Ma quando mi sono diplomata, nel luglio del 1994, dopo tutte quelle ore di tirocinio pratico infermieristico alle Molinette, ho toccato il cielo con un dito». E dopo il diploma? «Mi hanno assunta a tempo determinato per sostituire colleghe che andavano a loro volta in maternità, non solo a Torino ma anche nei consultori di Villar Perosa e Collegno e nel reparto di ostetricia dell’ospedale di Bra. Poi, nel ‘97, ho vinto il concorso per entrare al Sant’Anna».

  Ma com’è il lavoro quotidiano di una donna che da bambina sognava di far nascere i bambini? «Ci sono due tipi di professione, l’intra-moenia libera, che comporta la reperibilità venti quattr’ore su ventiquattro e in cui seguo sia la fase pre-parto sia quella post- parto, e il lavoro istituzionale, che si svolge su tre turni di otto ore. Naturalmente bisogna organizzarsi in modo che l’attività istituzionale non si accavalli con quella intra-moenia. Dopodiché, lavoro sia in reparto di ostetricia sia in sala parto, e anche nelle sale operatorie nel caso di cesarei. Ma l’attività principale è l’assistenza nelle sale travaglio e nelle sale parto: il nostro ruolo è accompagnare, seguire la mamma nelle quattro fasi del percorso travaglio-parto post- parto e allattamento». Non è tutto, però. «In corsia e nei reparti ci occupiamo di lungo degenti che non sono lì per partorire ma perché alle prese con varie patologie materne o materno-fetali».
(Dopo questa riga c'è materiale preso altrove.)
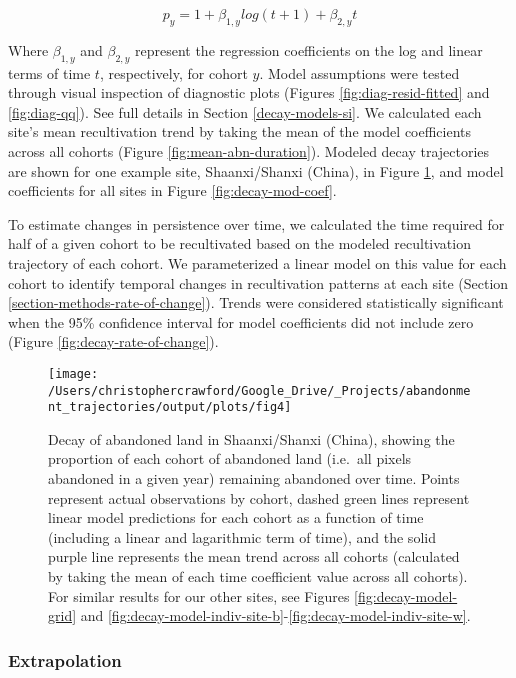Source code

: \documentclass[9pt,twocolumn,twoside,]{pnas-new}
\begin{document}
\begin{equation}
p_{y} = 1 + \beta_{1,y} log(t + 1) + \beta_{2,y} t \label{eq:mod-spec}
\end{equation}

Where \(\beta_{1,y}\) and \(\beta_{2,y}\) represent the regression coefficients on the log and linear terms of time \(t\), respectively, for cohort \(y\).
Model assumptions were tested through visual inspection of diagnostic plots (Figures \ref{fig:diag-resid-fitted} and \ref{fig:diag-qq}).
See full details in Section \ref{decay-models-si}.
We calculated each site's mean recultivation trend by taking the mean of the model coefficients across all cohorts (Figure \ref{fig:mean-abn-duration}).
Modeled decay trajectories are shown for one example site, Shaanxi/Shanxi (China), in Figure \ref{fig:abn-decay-s}, and model coefficients for all sites in Figure \ref{fig:decay-mod-coef}.

To estimate changes in persistence over time, we calculated the time required for half of a given cohort to be recultivated based on the modeled recultivation trajectory of each cohort.
We parameterized a linear model on this value for each cohort to identify temporal changes in recultivation patterns at each site (Section \ref{section-methods-rate-of-change}).
Trends were considered statistically significant when the 95\% confidence interval for model coefficients did not include zero (Figure \ref{fig:decay-rate-of-change}).



\begin{figure}
\texttt{[image: /Users/christophercrawford/Google\_Drive/\_Projects/abandonment\_trajectories/output/plots/fig4]} \caption{Decay of abandoned land in Shaanxi/Shanxi (China), showing the proportion of each cohort of abandoned land (i.e.~all pixels abandoned in a given year) remaining abandoned over time. Points represent actual observations by cohort, dashed green lines represent linear model predictions for each cohort as a function of time (including a linear and lagarithmic term of time), and the solid purple line represents the mean trend across all cohorts (calculated by taking the mean of each time coefficient value across all cohorts). For similar results for our other sites, see Figures \ref{fig:decay-model-grid} and \ref{fig:decay-model-indiv-site-b}-\ref{fig:decay-model-indiv-site-w}.}\label{fig:abn-decay-s}
\end{figure}

\hypertarget{extrapolation}{%
\subsubsection{Extrapolation}\label{extrapolation}}
\end{document}

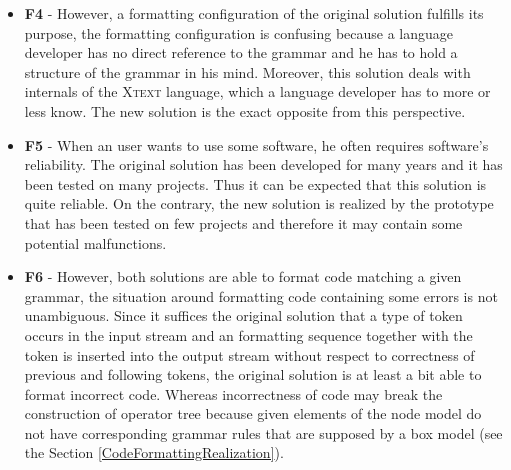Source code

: \documentclass[12pt,notitlepage,a4paper]{report}
\begin{document}
\begin{itemize}
\begin{expl}\label{HeuristicRulesForEvaluation}
Some heuristic rules dedicated for generating an initial box model for the grammar from the \textit{Listing \ref{grammar}}.
\begingroup
\fontsize{10pt}{12pt}
\begin{Verbatim}[commandchars=\\\{\}]
operators "platform:/resource/gpp/settings/operators.ppo"

Terminals: 
    INT: <F c="#7F7F7F">
    ML_COMMENT: <F i=italic, c="#00FF00">,<MC>
    SL_COMMENT: <F i=italic, c="#00FF00">,<SC>
    Keyword["^\textbackslash\textbackslash{}w.*\$"]: <F w=bold,c="#7F0055">
    default: <F>

Non-terminals:
    root? : <V>
    ['package'|'import',1-*] : <H>
    [1-*,')','\{'] : <H>
    ['\{',*,'\}'] : <V>
    [*,'class',*] : <H>
    [',',1] : <H>
\end{Verbatim}
\endgroup
\end{expl}

\item \textbf{F4} - However, a formatting configuration of the original solution fulfills its purpose, the formatting configuration is confusing because a language developer has no direct reference to the grammar and he has to hold a structure of the grammar in his mind. Moreover, this solution deals with internals of the \textsc{Xtext} language, which a language developer has to more or less know. The new solution is the exact opposite from this perspective.
\item \textbf{F5} - When an user wants to use some software, he often requires software's reliability. The original solution has been developed for many years and it has been tested on many projects. Thus it can be expected that this solution is quite reliable. On the contrary, the new solution is realized by the prototype that has been tested on few projects and therefore it may contain some potential malfunctions.
\item \textbf{F6} - However, both solutions are able to format code matching a given grammar, the situation around formatting code containing some errors is not unambiguous. Since it suffices the original solution that a type of token occurs in the input stream and an formatting sequence together with the token is inserted into the output stream without respect to correctness of previous and following tokens, the original solution is  at least a bit able to format incorrect code. Whereas incorrectness of code may break the construction of operator tree because given elements of the node model do not have corresponding grammar rules that are supposed by a box model (see the Section \ref{CodeFormattingRealization}).

\end{itemize}
\end{document}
  Ma com’è la giornata tipo di un’ostetrica? «Non c’è, per il semplice fatto che non esiste una giornata uguale all’altra. Di giorno in giorno i turni cambiano repentinamente e così le attività intra-moenia.
Poi faccio i corsi pre-parto, ovvero i corsi di accompagnamento alla nascita, per fornire informazioni di ordine pratico e sostegno psicologico alle donne, anzi alle coppie che si avvicinano al parto».
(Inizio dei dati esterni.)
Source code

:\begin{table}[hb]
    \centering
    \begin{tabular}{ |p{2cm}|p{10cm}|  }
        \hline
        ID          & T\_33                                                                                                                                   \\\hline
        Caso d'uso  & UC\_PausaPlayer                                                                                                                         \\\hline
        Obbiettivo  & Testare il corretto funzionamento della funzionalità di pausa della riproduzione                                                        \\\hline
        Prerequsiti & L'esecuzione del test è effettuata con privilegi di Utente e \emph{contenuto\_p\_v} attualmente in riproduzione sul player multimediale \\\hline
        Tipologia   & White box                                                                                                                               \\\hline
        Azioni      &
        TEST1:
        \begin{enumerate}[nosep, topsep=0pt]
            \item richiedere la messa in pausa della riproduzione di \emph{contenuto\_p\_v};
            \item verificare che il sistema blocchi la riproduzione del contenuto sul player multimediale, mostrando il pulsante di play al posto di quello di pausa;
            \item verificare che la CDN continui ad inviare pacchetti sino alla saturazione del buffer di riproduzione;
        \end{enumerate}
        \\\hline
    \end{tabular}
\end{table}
  Perché ha specificato «alle coppie»? «Perché rispetto a un tempo, e cioè all’epoca in cui le ostetriche consideravano il papà d’intralcio, oggi ci siamo rese conto che la presenza del padre è fondamentale, anche se c’è chi è troppo sensibile per assistere alle fasi finali del parto. Per questo dico che una volta l’ostetrica si prendeva cura della mamma, mentre oggi si prende cura della coppia».

  Immagino che i bei ricordi siano tantissimi, dico a Manuela. I suoi occhi s’illuminano. «Tantissimi, sì. Non saprei proprio da dove cominciare. Ma se devo citarne uno, penso a una coppia arrivata a Torino dal Molise dopo un percorso molto difficile e doloroso di fecondazione assistita, condotto anche all’estero. Ecco, gli occhi di quella donna dopo il parto non me li dimenticherò mai».
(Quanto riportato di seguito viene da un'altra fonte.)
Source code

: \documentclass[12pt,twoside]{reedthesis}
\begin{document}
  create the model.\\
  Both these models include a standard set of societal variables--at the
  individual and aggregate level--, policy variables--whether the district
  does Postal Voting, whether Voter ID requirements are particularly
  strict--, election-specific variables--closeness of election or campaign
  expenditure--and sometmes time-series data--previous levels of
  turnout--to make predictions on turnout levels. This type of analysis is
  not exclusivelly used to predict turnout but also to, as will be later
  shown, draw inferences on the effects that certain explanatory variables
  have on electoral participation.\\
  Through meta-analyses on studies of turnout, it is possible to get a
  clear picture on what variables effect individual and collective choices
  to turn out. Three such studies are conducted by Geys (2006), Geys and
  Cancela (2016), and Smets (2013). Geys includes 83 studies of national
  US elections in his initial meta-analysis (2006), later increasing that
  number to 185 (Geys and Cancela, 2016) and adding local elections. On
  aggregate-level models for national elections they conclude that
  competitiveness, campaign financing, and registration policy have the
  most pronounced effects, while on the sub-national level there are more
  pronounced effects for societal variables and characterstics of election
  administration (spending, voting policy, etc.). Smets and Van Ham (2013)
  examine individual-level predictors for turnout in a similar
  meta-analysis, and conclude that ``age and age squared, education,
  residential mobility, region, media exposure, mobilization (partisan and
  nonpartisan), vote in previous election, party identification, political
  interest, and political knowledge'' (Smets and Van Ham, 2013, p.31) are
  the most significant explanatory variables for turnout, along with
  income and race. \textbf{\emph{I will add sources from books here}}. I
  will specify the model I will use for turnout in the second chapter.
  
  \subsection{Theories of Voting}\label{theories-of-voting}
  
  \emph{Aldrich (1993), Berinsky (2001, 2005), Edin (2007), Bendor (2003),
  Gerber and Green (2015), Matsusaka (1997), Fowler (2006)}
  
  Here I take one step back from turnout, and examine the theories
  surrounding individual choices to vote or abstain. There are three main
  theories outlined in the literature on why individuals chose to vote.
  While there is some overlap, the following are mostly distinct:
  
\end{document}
  Il Sant’Anna del resto è un eccellenza non solo cittadina o regionale, ma a livello nazionale, e tanti bambini vedono la luce a Torino anche se i loro genitori vivono altrove. Ora che il suo periodo di maternità sta per finire, Manuela avrà meno tempo da dedicare all’ultima nata. Ma per lei, che quando ha partorito al Sant’Anna si è sentita come se partorisse in casa, il lavoro non sarà mai un peso: «Fare questo mestiere è talmente bello che non patisci né gli orari né l’impegno, e nemmeno le responsabilità, che sono grosse. Non so chi altri possa provare sul lavoro tante gratificazioni. Forse i chirurghi che salvano una vita». Già.